RECORDS FOR PROCESSING ::
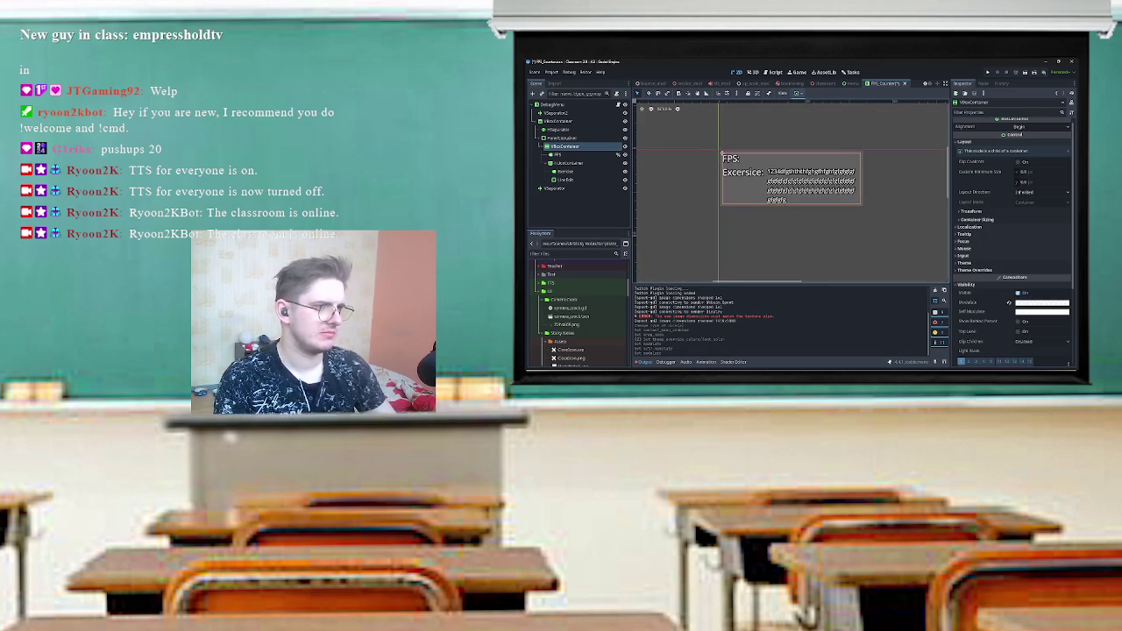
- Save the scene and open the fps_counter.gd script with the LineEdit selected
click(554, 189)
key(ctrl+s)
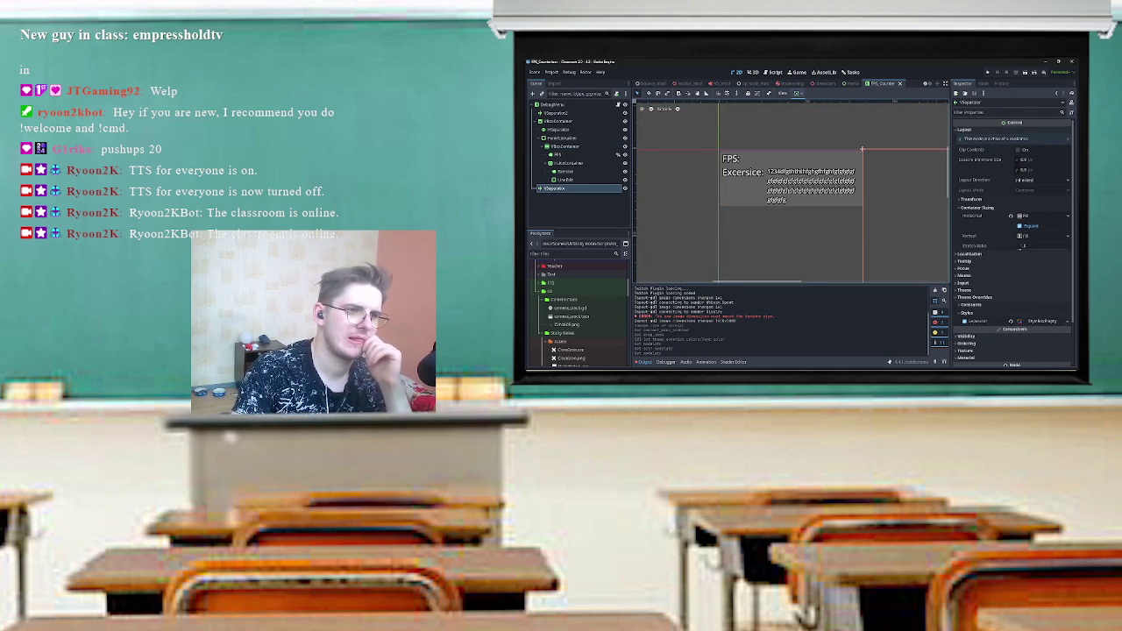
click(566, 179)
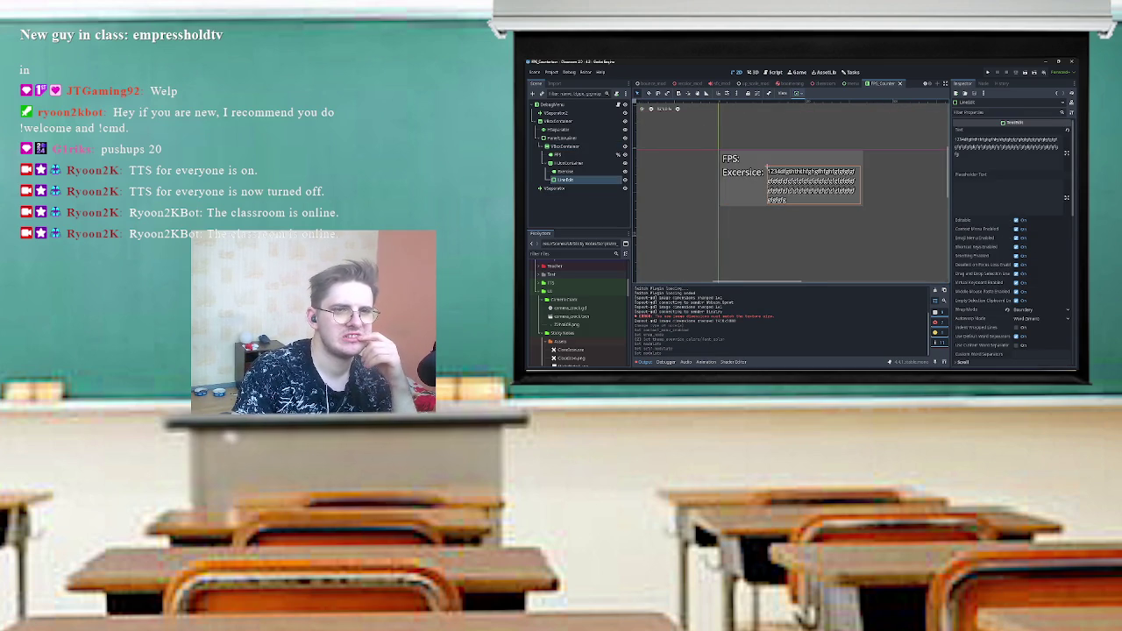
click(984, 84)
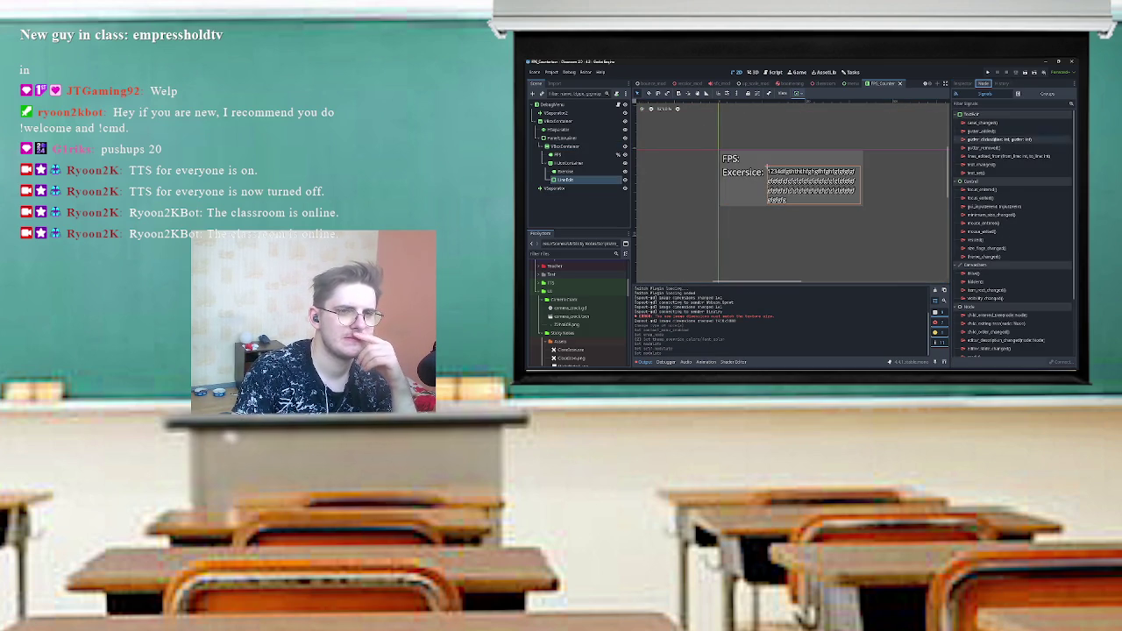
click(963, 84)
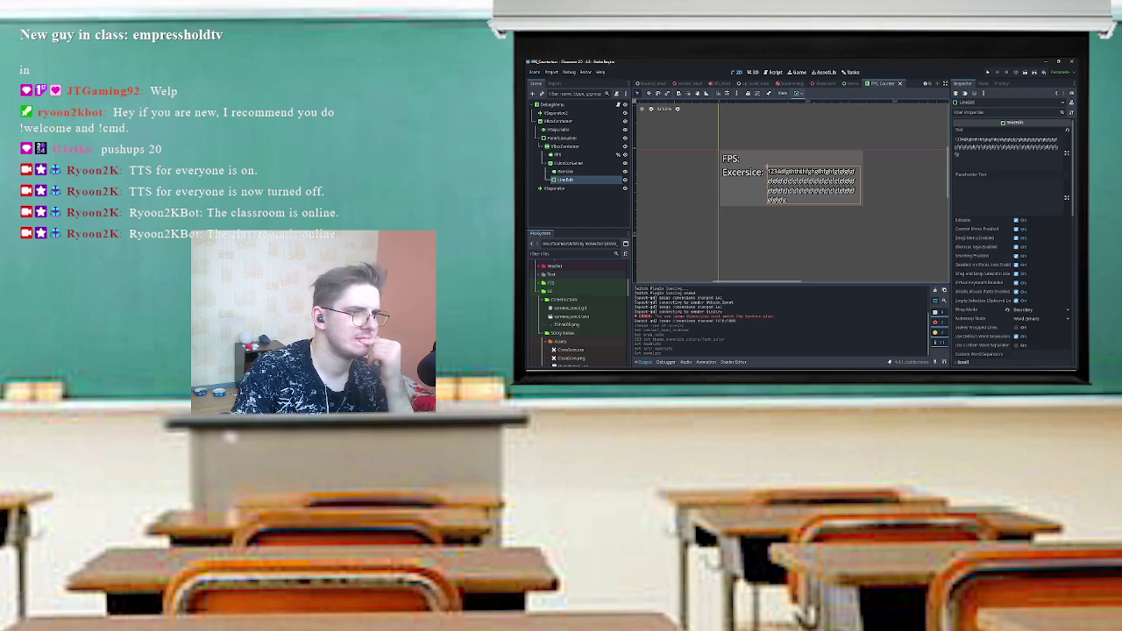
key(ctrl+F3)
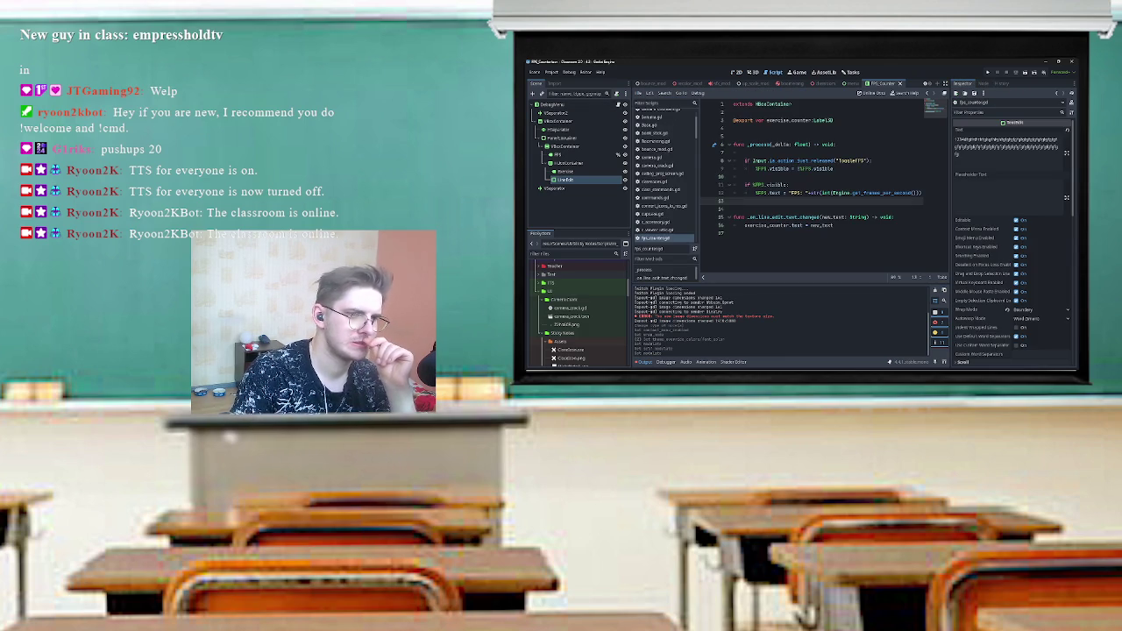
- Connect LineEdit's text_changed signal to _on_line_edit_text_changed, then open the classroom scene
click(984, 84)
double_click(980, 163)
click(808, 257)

==

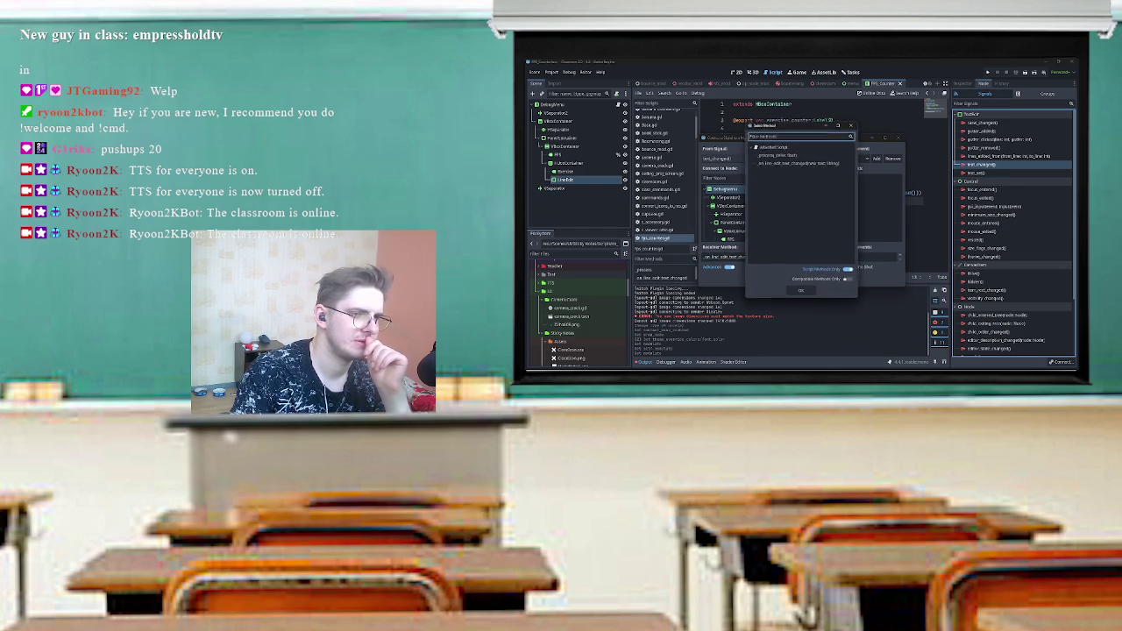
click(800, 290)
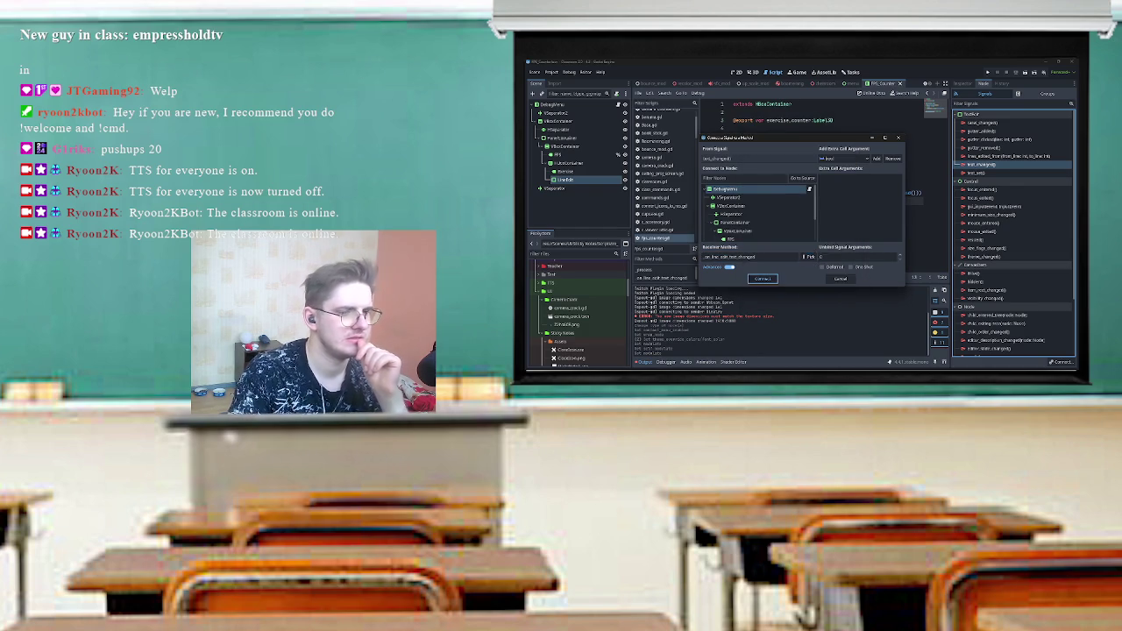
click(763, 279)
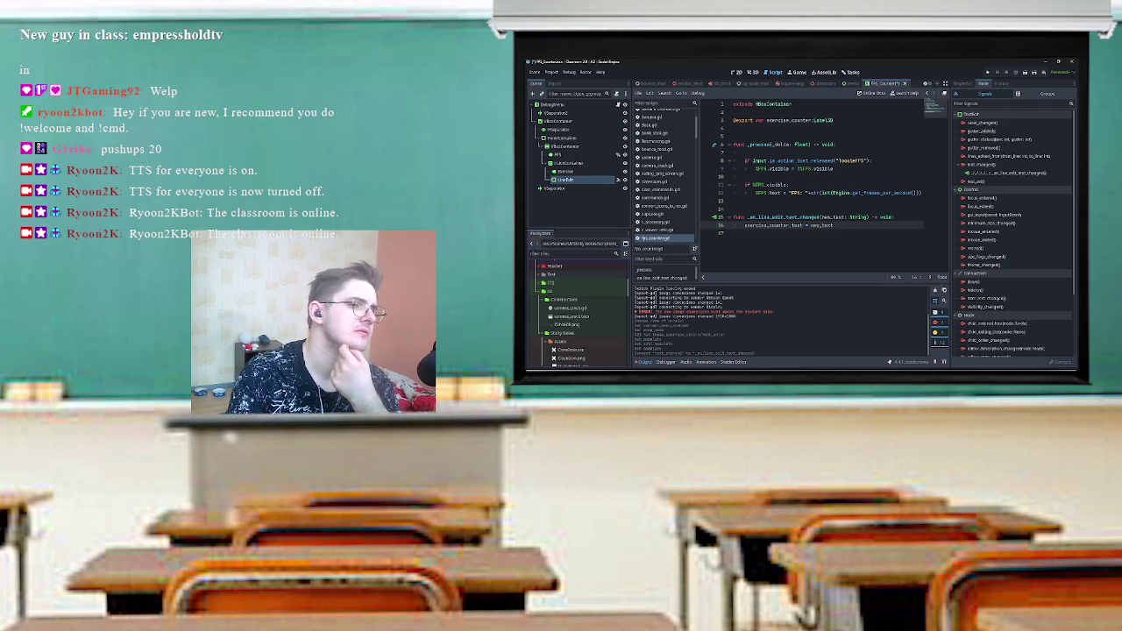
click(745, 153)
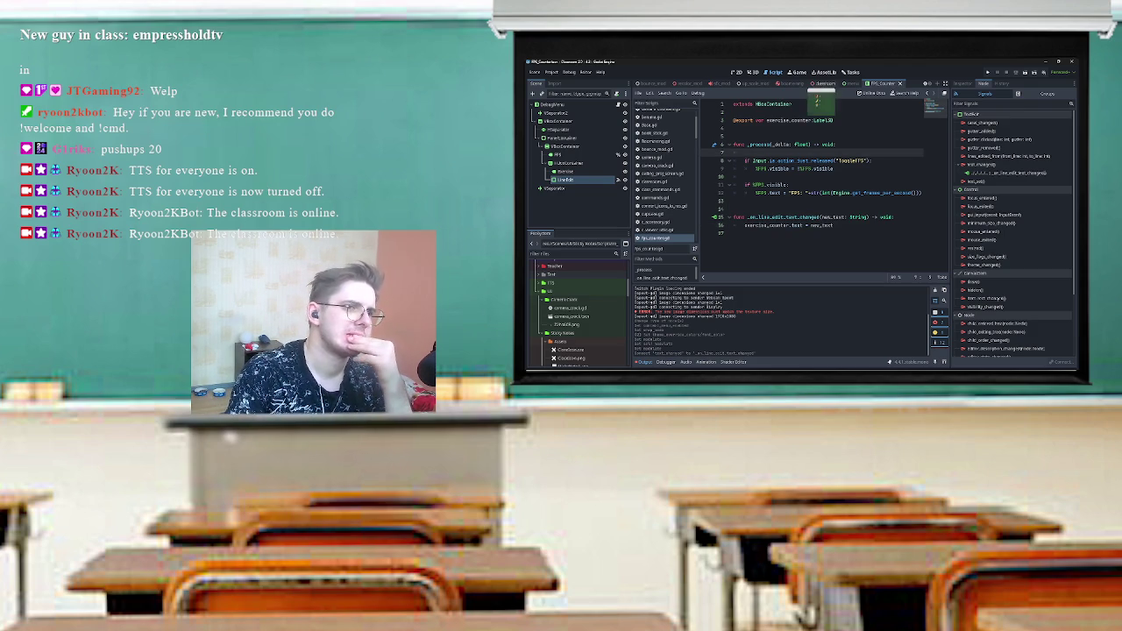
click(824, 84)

WHAT YOU HAVE TO DO :: The expected answer is every line in the data above that carries the string "open".

SOLUTION ::
- Save the scene and open the fps_counter.gd script with the LineEdit selected
- Connect LineEdit's text_changed signal to _on_line_edit_text_changed, then open the classroom scene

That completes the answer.